PROBLEM TO SOLVE | Return the entries below exactly as written.

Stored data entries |
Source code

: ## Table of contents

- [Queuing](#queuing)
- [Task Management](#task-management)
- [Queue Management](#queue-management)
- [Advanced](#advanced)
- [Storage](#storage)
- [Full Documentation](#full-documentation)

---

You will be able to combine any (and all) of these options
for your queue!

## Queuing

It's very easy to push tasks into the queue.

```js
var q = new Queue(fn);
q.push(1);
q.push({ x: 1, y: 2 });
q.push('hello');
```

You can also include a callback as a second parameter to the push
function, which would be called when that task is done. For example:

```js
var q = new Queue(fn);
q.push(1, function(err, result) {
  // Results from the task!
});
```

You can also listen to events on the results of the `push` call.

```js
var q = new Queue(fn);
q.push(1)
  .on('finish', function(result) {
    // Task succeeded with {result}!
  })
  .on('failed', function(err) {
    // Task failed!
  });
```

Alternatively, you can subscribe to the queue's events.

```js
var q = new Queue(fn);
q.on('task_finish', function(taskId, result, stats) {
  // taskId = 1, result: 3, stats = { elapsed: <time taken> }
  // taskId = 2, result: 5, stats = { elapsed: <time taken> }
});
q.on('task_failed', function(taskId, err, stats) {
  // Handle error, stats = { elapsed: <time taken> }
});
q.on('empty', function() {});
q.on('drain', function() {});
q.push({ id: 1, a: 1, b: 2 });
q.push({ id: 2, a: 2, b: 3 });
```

OUTPUT |
Source code

: ## Table of contents

- [Queuing](#queuing)
- [Task Management](#task-management)
- [Queue Management](#queue-management)
- [Advanced](#advanced)
- [Storage](#storage)
- [Full Documentation](#full-documentation)

---

You will be able to combine any (and all) of these options
for your queue!

## Queuing

It's very easy to push tasks into the queue.

```js
var q = new Queue(fn);
q.push(1);
q.push({ x: 1, y: 2 });
q.push('hello');
```

You can also include a callback as a second parameter to the push
function, which would be called when that task is done. For example:

```js
var q = new Queue(fn);
q.push(1, function(err, result) {
  // Results from the task!
});
```

You can also listen to events on the results of the `push` call.

```js
var q = new Queue(fn);
q.push(1)
  .on('finish', function(result) {
    // Task succeeded with {result}!
  })
  .on('failed', function(err) {
    // Task failed!
  });
```

Alternatively, you can subscribe to the queue's events.

```js
var q = new Queue(fn);
q.on('task_finish', function(taskId, result, stats) {
  // taskId = 1, result: 3, stats = { elapsed: <time taken> }
  // taskId = 2, result: 5, stats = { elapsed: <time taken> }
});
q.on('task_failed', function(taskId, err, stats) {
  // Handle error, stats = { elapsed: <time taken> }
});
q.on('empty', function() {});
q.on('drain', function() {});
q.push({ id: 1, a: 1, b: 2 });
q.push({ id: 2, a: 2, b: 3 });
```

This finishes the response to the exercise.